Second email: Tuesday, November 19, 2019 @ 3 PM
Dear Prof. Dr. Manjul Bhargava:
You grew up tasting and knowing numbers profoundly. Primes became real friends. For most of us, those ruffians naturally became part of our street gang, but they spoke a rather refined language as if they were always multitasking and had multiple communications channels ongoing.
There were always natural groupings within our gang. We each had our role, but we were all on-again, off-again friends. We’ve also done some cherry-picking, a little from Euler’s group, and more recently from a Feigenbaum group, the Fourier family, as well as the Gauss and Poincare families. They all seem to be integrating, BUT, we’re not sure.
We know you know these families, groups, and sets like the back of your hand. Our base-2 group is leading the way. We’re trying to get a lock on 202 sets that start with the Planck base units, but that 202nd set is incomplete, quite young and rambunctious. We are hoping that you can help us understand what we are doing right and what we are doing wrong with this total integration.
We asked for insights three years ago, but you have been oh-so-busy. And, we know you are still out straight. But, isn’t our problem, as simple as it seems from the outside, rather complex? And, couldn’t your knowledge and skill set be challenged by it all?
First email: Thursday, July 21, 2016, 2:12 PM
Dear Prof. Dr. Manjul Bhargava:
Would you, could you, please, help some high school people figure out what is wrong with our simple base-2 progression from Planck Time to the Age of the Universe? We started our project in a most peculiar way back in December 2011.
We went inside the tetrahedron.
We were dividing the edges by 2, and found the half-sized tetras in the four corners and an octahedron in the middle. We went inside that octahedron, dividing by 2, found the half-sized octas in each of the six corners and eight tetras in each face, all sharing a common center point. We kept going within all 19 objects.
BTW, you should know that I once visited with John Conway there in Fine Hall. He asked me, “Why are you so hung up on the tetrahedron and octahedron?” I will tell you that story sometime if you’d like to hear it.
Well, in just 40 steps within we were zipping by the fermions and protons and just kept going! In the next 67 steps, you wouldn’t believe what we saw along the way! We were then standing at the door of a so-called singularity that Max Planck gave us and all those secret codes, but it took 100 years and Frank Wilczek to begin to interpret them (2001, Physics Today, Scaling Mt.

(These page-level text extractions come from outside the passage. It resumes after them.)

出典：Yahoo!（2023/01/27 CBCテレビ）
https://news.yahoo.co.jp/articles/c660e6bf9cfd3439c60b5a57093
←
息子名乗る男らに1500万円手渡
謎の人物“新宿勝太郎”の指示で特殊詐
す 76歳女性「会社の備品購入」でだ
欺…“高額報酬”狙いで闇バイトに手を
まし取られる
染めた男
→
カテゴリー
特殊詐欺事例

Planck I-III).
It didn’t take too long before we got the bright idea, “Let’s multiply by 2.” What an epiphany! It was 112 steps within to the Planck Length and Planck Time. In less than 90 steps multiplying by 2, we were out to the Age of the Universe and the Observable Universe.
We were lost within all this new information, so we decided to turn to the experts. We found Kees Boeke’s base-10 work from 1957 but he only had 40 quick jumps and missed so much of life! We found Stephen Hawking but he was in tight with big bang. Where are our experts?
202 base-2 steps from one end to the other, from the beginning of time to this day.
It is totally idiosyncratic, we know. Would you help us work with it? Guide us on our way?